Its Good Friday today and as I read the verse I’ve read 100 times I pray it hits me in a new way. I pray I don’t roll by this weekend with a sense of familiarity like I have 100x before. I pray I don’t get caught up in the baking, egg hunting, and family pictures, only to forget that the death sentence that had been placed on my life was lifted. The debt I could never erase by my own striving was wiped clean.

“He was pierced for our rebellion, crushed for our sins, he was beaten so we could be made whole” (Isiah 53:5)

And yet I forget to remember. I forget to be awed because I’ve heard it before. I’ve been breathless and weepy and asked, how could you do this for me? But somehow the farther I get removed from that moment the farther I get from remembering how much I need today. It will never stop being true, I will never need less of Jesus than he gave on the cross. So why should I be moved any less? I don’t become less of a sinner any more than I become less of a human.

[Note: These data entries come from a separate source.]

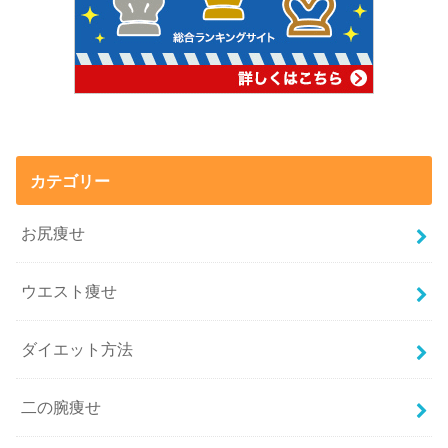
カテゴリー
お尻痩せ
ウエスト痩せ
ダイエット方法
二の腕痩せ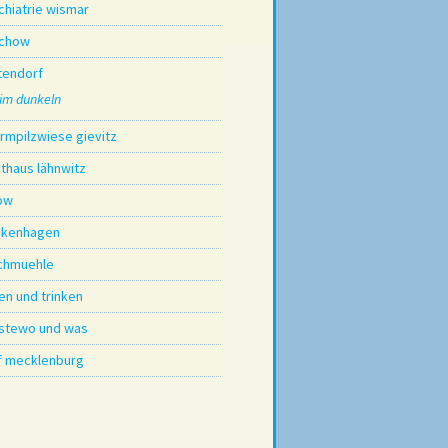
chiatrie wismar
chow
tendorf
im dunkeln
irmpilzwiese gievitz
sthaus lähnwitz
ow
nkenhagen
chmuehle
en und trinken
stewo und was
f mecklenburg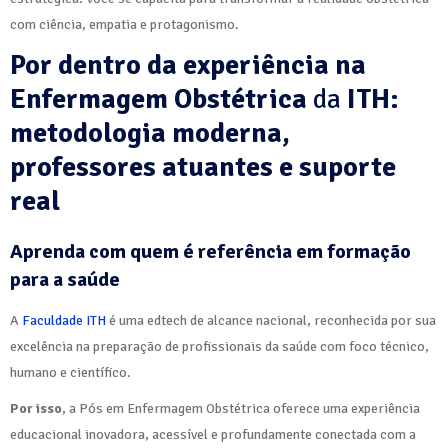
com ciência, empatia e protagonismo.
Por dentro da experiência na
Enfermagem Obstétrica
da
ITH:
metodologia moderna,
professores atuantes e suporte
real
Aprenda com quem é referência em formação
para a saúde
A
Faculdade ITH
é uma edtech de alcance nacional, reconhecida por sua
excelência na preparação de profissionais da saúde com foco técnico,
humano e científico.
Por isso
, a Pós em Enfermagem Obstétrica oferece uma experiência
educacional inovadora, acessível e profundamente conectada com a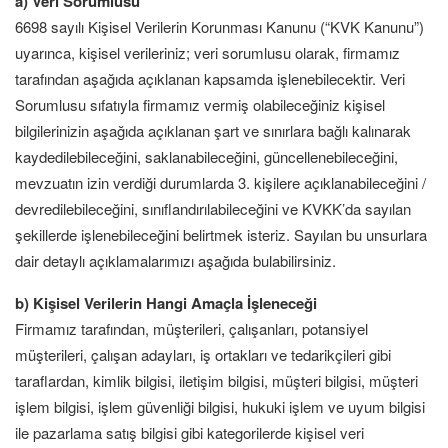
a) Veri Sorumlusu
6698 sayılı Kişisel Verilerin Korunması Kanunu (“KVK Kanunu”)
uyarınca, kişisel verileriniz; veri sorumlusu olarak, firmamız
tarafından aşağıda açıklanan kapsamda işlenebilecektir. Veri
Sorumlusu sıfatıyla firmamız vermiş olabileceğiniz kişisel
bilgilerinizin aşağıda açıklanan şart ve sınırlara bağlı kalınarak
kaydedilebileceğini, saklanabileceğini, güncellenebileceğini,
mevzuatın izin verdiği durumlarda 3. kişilere açıklanabileceğini /
devredilebileceğini, sınıflandırılabileceğini ve KVKK’da sayılan
şekillerde işlenebileceğini belirtmek isteriz. Sayılan bu unsurlara
dair detaylı açıklamalarımızı aşağıda bulabilirsiniz.
b) Kişisel Verilerin Hangi Amaçla İşleneceği
Firmamız tarafından, müşterileri, çalışanları, potansiyel
müşterileri, çalışan adayları, iş ortakları ve tedarikçileri gibi
taraflardan, kimlik bilgisi, iletişim bilgisi, müşteri bilgisi, müşteri
işlem bilgisi, işlem güvenliği bilgisi, hukuki işlem ve uyum bilgisi
ile pazarlama satış bilgisi gibi kategorilerde kişisel veri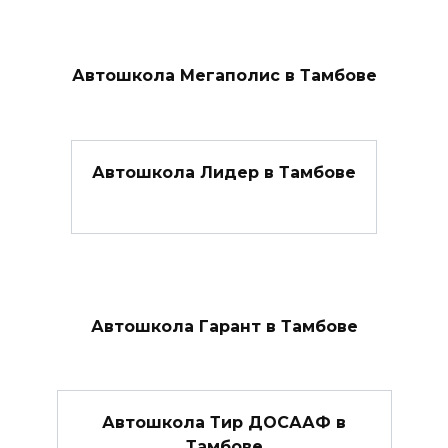
Автошкола Мегаполис в Тамбове
Автошкола Лидер в Тамбове
Автошкола Гарант в Тамбове
Автошкола Тир ДОСААФ в
Тамбове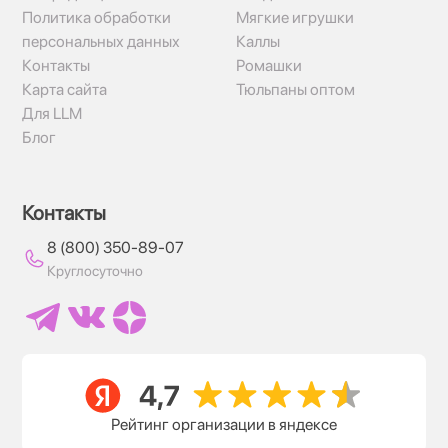
Политика обработки
Мягкие игрушки
персональных данных
Каллы
Контакты
Ромашки
Карта сайта
Тюльпаны оптом
Для LLM
Блог
Контакты
8 (800) 350-89-07
Круглосуточно
Рейтинг организации в яндексе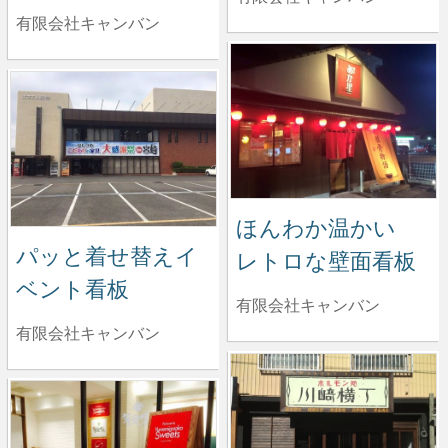
有限会社キャンバン
ほんわか温かい
パッと着せ替えイ
レトロな壁面看板
ベント看板
有限会社キャンバン
有限会社キャンバン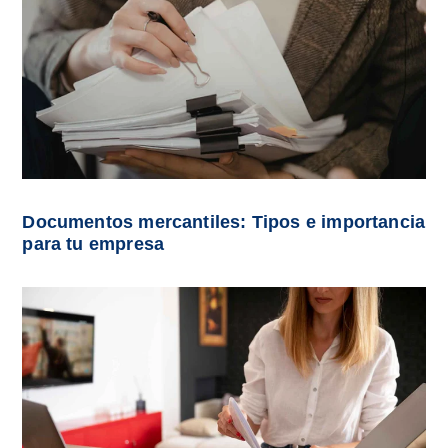
Documentos mercantiles: Tipos e importancia
para tu empresa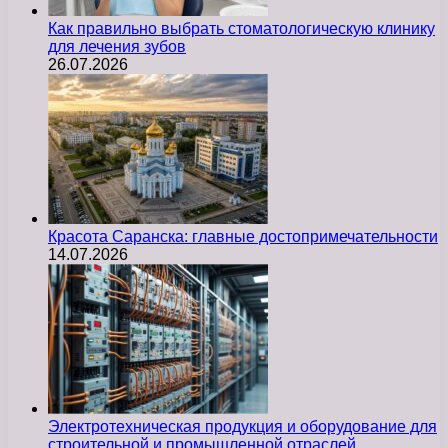
Как правильно выбрать стоматологическую клинику
для лечения зубов
26.07.2026
Красота Саранска: главные достопримечательности
14.07.2026
Электротехническая продукция и оборудование для
строительной и промышленной отраслей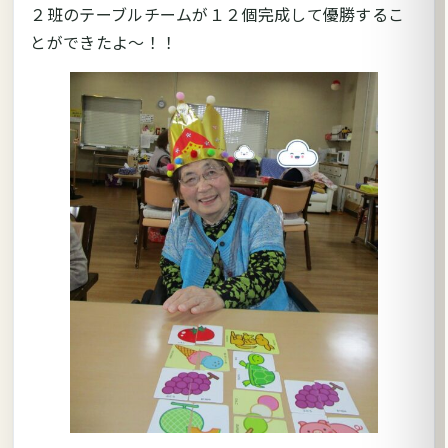
２班のテーブルチームが１２個完成して優勝するこ
とができたよ～！！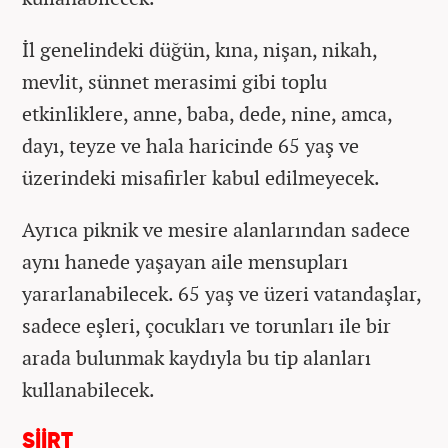
İl genelindeki düğün, kına, nişan, nikah,
mevlit, sünnet merasimi gibi toplu
etkinliklere, anne, baba, dede, nine, amca,
dayı, teyze ve hala haricinde 65 yaş ve
üzerindeki misafirler kabul edilmeyecek.
Ayrıca piknik ve mesire alanlarından sadece
aynı hanede yaşayan aile mensupları
yararlanabilecek. 65 yaş ve üzeri vatandaşlar,
sadece eşleri, çocukları ve torunları ile bir
arada bulunmak kaydıyla bu tip alanları
kullanabilecek.
SİİRT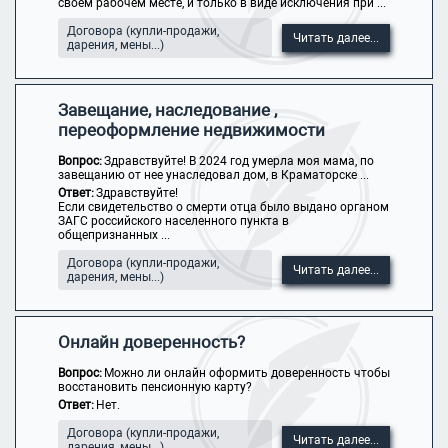
своем рабочем месте, и только в виде исключения при ...
Договора (купли-продажи,
Читать далее...
дарения, мены...)
Завещание, наследование ,
переоформление недвижимости
Вопрос:
Здравствуйте! В 2024 год умерла моя мама, по
завещанию от нее унаследовал дом, в Краматорске ...
Ответ:
Здравствуйте!
Если свидетельство о смерти отца было выдано органом
ЗАГС российского населенного пункта в
общепризнанных ...
Договора (купли-продажи,
Читать далее...
дарения, мены...)
Онлайн доверенность?
Вопрос:
Можно ли онлайн оформить доверенность чтобы
восстановить пенсионную карту?
Ответ:
Нет.
Договора (купли-продажи,
Читать далее...
дарения, мены...)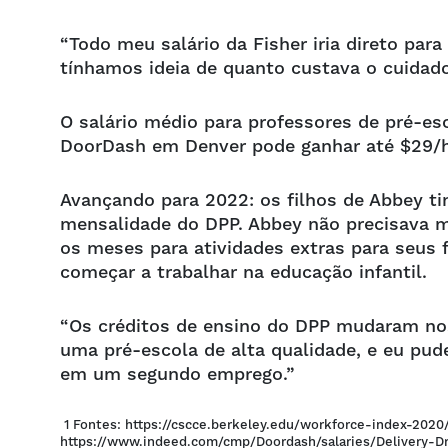
“Todo meu salário da Fisher iria direto par
tínhamos ideia de quanto custava o cuidado
O salário médio para professores de pré-es
DoorDash em Denver pode ganhar até $29/h
Avançando para 2022: os filhos de Abbey ti
mensalidade do DPP. Abbey não precisava m
os meses para atividades extras para seus f
começar a trabalhar na educação infantil.
“Os créditos de ensino do DPP mudaram nos
uma pré-escola de alta qualidade, e eu pu
em um segundo emprego.”
1 Fontes: https://cscce.berkeley.edu/workforce-index-2020/
https://www.indeed.com/cmp/Doordash/salaries/Delivery-D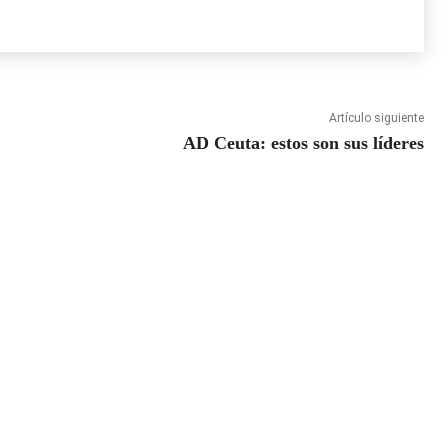
Artículo siguiente
AD Ceuta: estos son sus líderes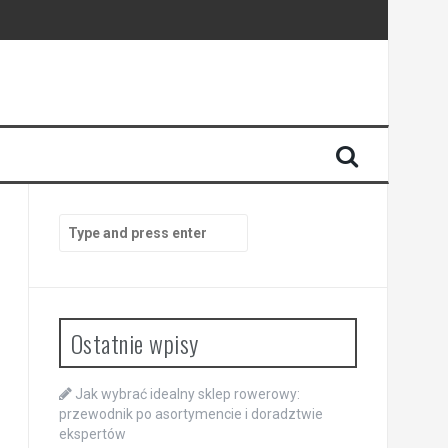
Search
for:
Ostatnie wpisy
Jak wybrać idealny sklep rowerowy:
przewodnik po asortymencie i doradztwie
ekspertów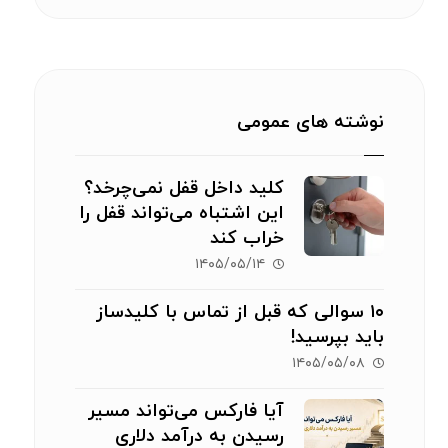
نوشته های عمومی
کلید داخل قفل نمی‌چرخد؟
این اشتباه می‌تواند قفل را
خراب کند
۱۴۰۵/۰۵/۱۴
۱۰ سوالی که قبل از تماس با کلیدساز
باید بپرسید!
۱۴۰۵/۰۵/۰۸
آیا فارکس می‌تواند مسیر
رسیدن به درآمد دلاری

So let’s live in our need, live in our dependence for today and that cross and the sinless man that died on our behalf. I pray the story never becomes old or boring. I pray our memories of Good Friday won’t be like a child’s book but like a living breathing man being beaten, wounded, and killed on our behalf. We search for ways to dumb it down for our kids so they can take part in the story but what I want to tell my daughter is the utter suffering that happened on that cross represents a love like no other. I want her to get the pain because our story isn’t nearly as meaningful unless cost was really that high. Let’s not forget the gravity of today, the pain of today, and the love laced in it all. Let’s not breeze by the weekend and forget that under the candy, bunnies, and dresses is the greatest love story we will ever know.